═════ Material shown

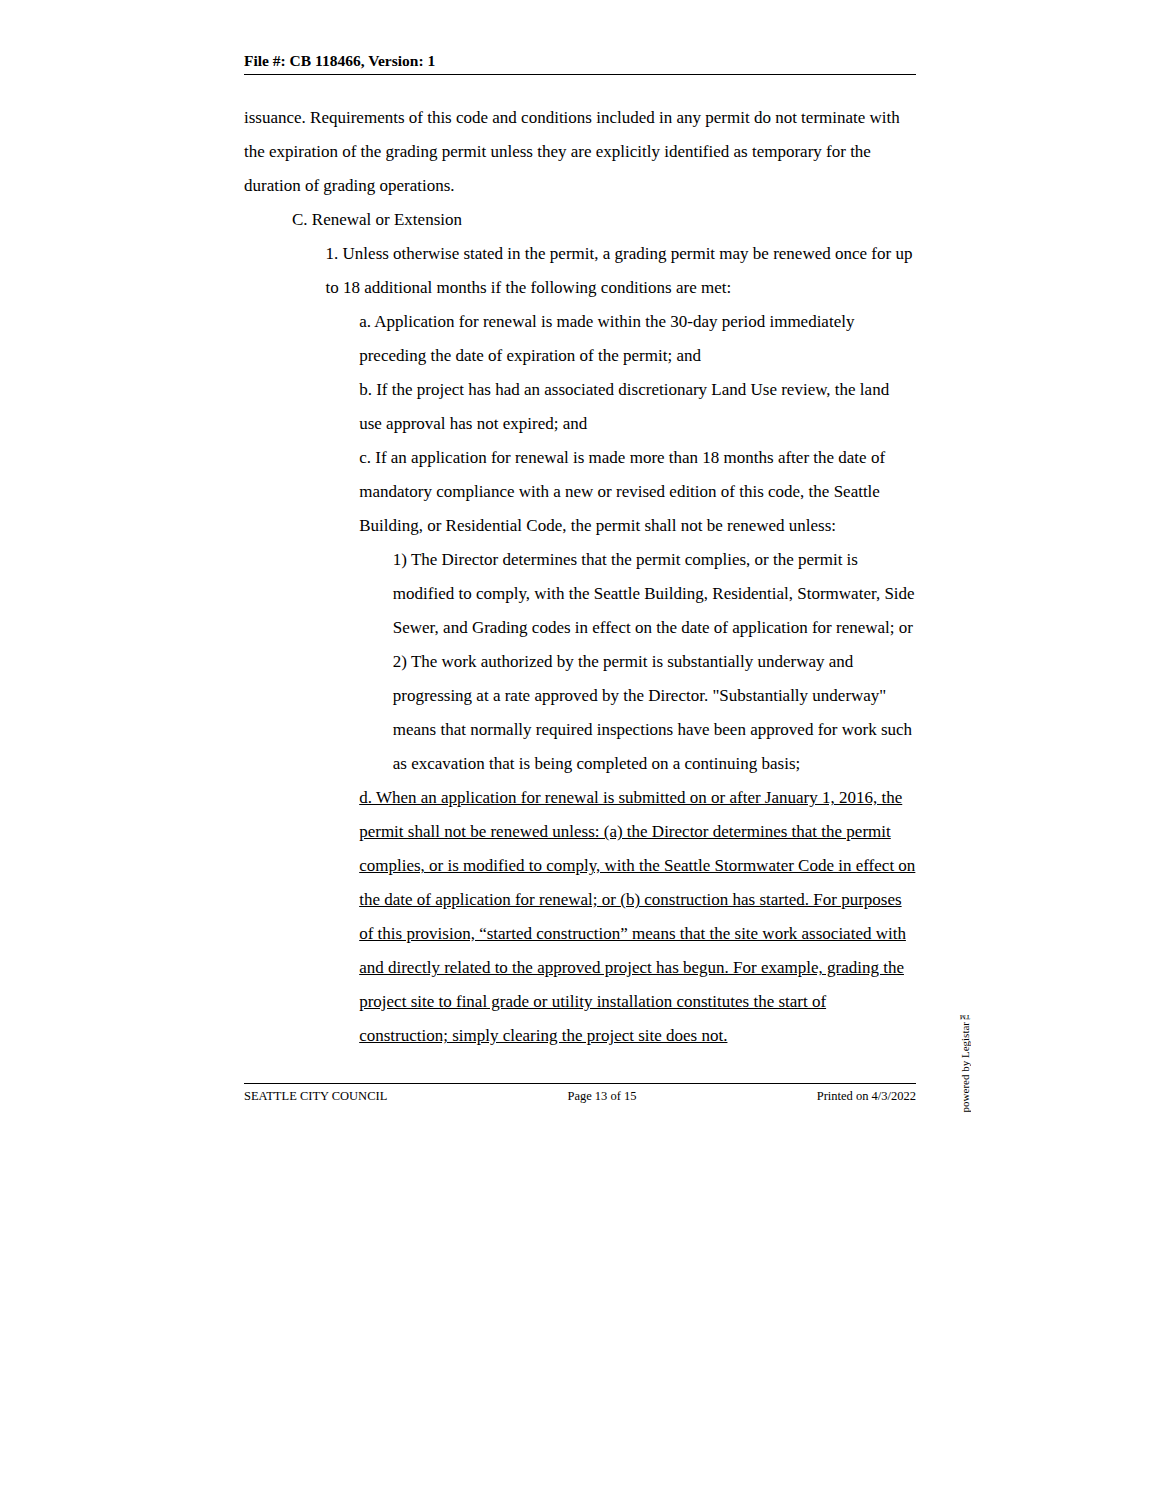File #: CB 118466, Version: 1
issuance. Requirements of this code and conditions included in any permit do not terminate with the expiration of the grading permit unless they are explicitly identified as temporary for the duration of grading operations.
C. Renewal or Extension
1. Unless otherwise stated in the permit, a grading permit may be renewed once for up to 18 additional months if the following conditions are met:
a. Application for renewal is made within the 30-day period immediately preceding the date of expiration of the permit; and
b. If the project has had an associated discretionary Land Use review, the land use approval has not expired; and
c. If an application for renewal is made more than 18 months after the date of mandatory compliance with a new or revised edition of this code, the Seattle Building, or Residential Code, the permit shall not be renewed unless:
1) The Director determines that the permit complies, or the permit is modified to comply, with the Seattle Building, Residential, Stormwater, Side Sewer, and Grading codes in effect on the date of application for renewal; or
2) The work authorized by the permit is substantially underway and progressing at a rate approved by the Director. "Substantially underway" means that normally required inspections have been approved for work such as excavation that is being completed on a continuing basis;
d. When an application for renewal is submitted on or after January 1, 2016, the permit shall not be renewed unless: (a) the Director determines that the permit complies, or is modified to comply, with the Seattle Stormwater Code in effect on the date of application for renewal; or (b) construction has started. For purposes of this provision, “started construction” means that the site work associated with and directly related to the approved project has begun. For example, grading the project site to final grade or utility installation constitutes the start of construction; simply clearing the project site does not.
SEATTLE CITY COUNCIL
Page 13 of 15
Printed on 4/3/2022
powered by Legistar™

══════════

The task: For the listing above, print only the lines starting at the line containing "C. Renewal or Extension" and ending at the line containing "a. Application for", exactly, both included.

Solution to the exercise:
C. Renewal or Extension
1. Unless otherwise stated in the permit, a grading permit may be renewed once for up to 18 additional months if the following conditions are met:
a. Application for renewal is made within the 30-day period immediately preceding the date of expiration of the permit; and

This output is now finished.